* _Task material_:
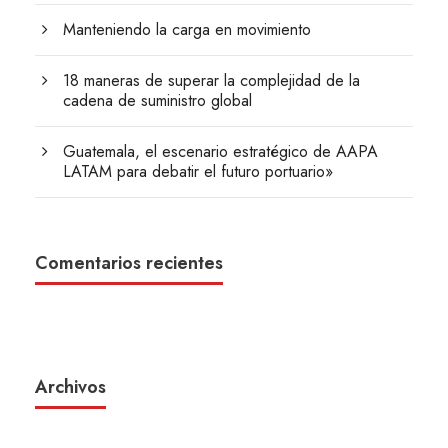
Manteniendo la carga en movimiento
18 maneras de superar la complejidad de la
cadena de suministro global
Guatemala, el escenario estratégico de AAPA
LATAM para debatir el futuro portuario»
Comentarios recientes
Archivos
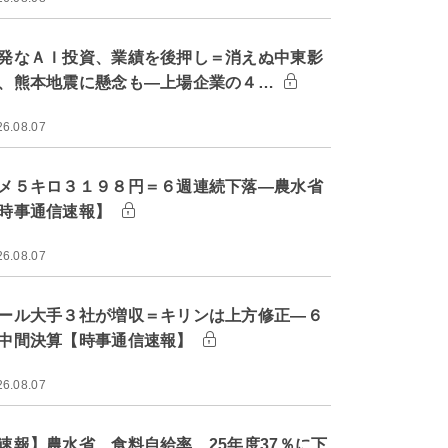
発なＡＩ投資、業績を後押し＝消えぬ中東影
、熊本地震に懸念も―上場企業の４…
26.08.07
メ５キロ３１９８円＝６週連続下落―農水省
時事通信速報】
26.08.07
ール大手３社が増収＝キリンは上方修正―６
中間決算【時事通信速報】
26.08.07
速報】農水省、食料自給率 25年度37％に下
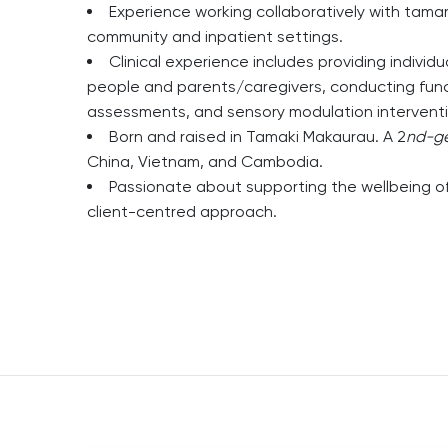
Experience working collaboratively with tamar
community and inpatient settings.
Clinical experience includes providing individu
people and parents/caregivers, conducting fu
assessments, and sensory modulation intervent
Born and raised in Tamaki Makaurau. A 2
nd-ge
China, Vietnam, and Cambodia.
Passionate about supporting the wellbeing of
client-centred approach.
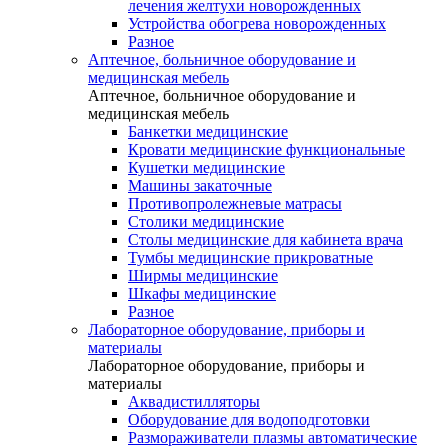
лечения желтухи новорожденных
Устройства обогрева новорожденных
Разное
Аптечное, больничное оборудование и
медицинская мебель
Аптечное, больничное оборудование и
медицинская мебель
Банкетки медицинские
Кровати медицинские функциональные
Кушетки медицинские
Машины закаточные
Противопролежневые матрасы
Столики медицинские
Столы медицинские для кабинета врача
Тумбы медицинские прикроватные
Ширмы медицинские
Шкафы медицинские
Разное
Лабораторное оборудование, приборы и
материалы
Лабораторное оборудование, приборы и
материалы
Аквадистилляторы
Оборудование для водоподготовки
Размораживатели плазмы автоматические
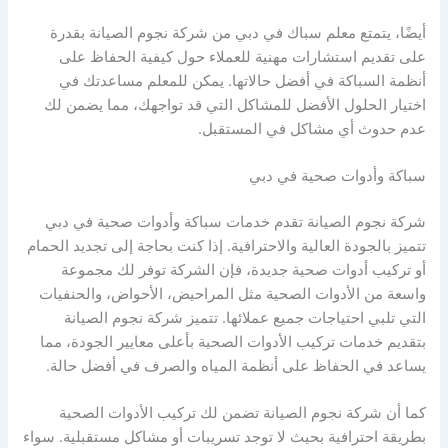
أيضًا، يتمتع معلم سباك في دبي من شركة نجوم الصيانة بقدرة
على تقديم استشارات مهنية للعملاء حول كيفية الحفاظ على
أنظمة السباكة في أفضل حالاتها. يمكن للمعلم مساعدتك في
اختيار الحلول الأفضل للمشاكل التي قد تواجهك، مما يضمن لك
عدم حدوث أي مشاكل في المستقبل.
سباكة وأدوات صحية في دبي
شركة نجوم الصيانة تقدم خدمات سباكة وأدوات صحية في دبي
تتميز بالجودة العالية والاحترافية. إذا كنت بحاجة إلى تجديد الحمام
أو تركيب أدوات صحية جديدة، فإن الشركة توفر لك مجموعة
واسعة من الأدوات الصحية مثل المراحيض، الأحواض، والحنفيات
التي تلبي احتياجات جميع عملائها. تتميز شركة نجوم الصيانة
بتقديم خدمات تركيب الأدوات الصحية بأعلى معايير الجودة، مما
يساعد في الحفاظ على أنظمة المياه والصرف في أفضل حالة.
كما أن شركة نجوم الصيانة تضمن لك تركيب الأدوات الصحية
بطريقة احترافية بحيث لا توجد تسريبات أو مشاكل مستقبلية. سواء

* _Task prompt_:
Return each line of the data that contains the string "التي".

* _Answer_:
اختيار الحلول الأفضل للمشاكل التي قد تواجهك، مما يضمن لك
التي تلبي احتياجات جميع عملائها. تتميز شركة نجوم الصيانة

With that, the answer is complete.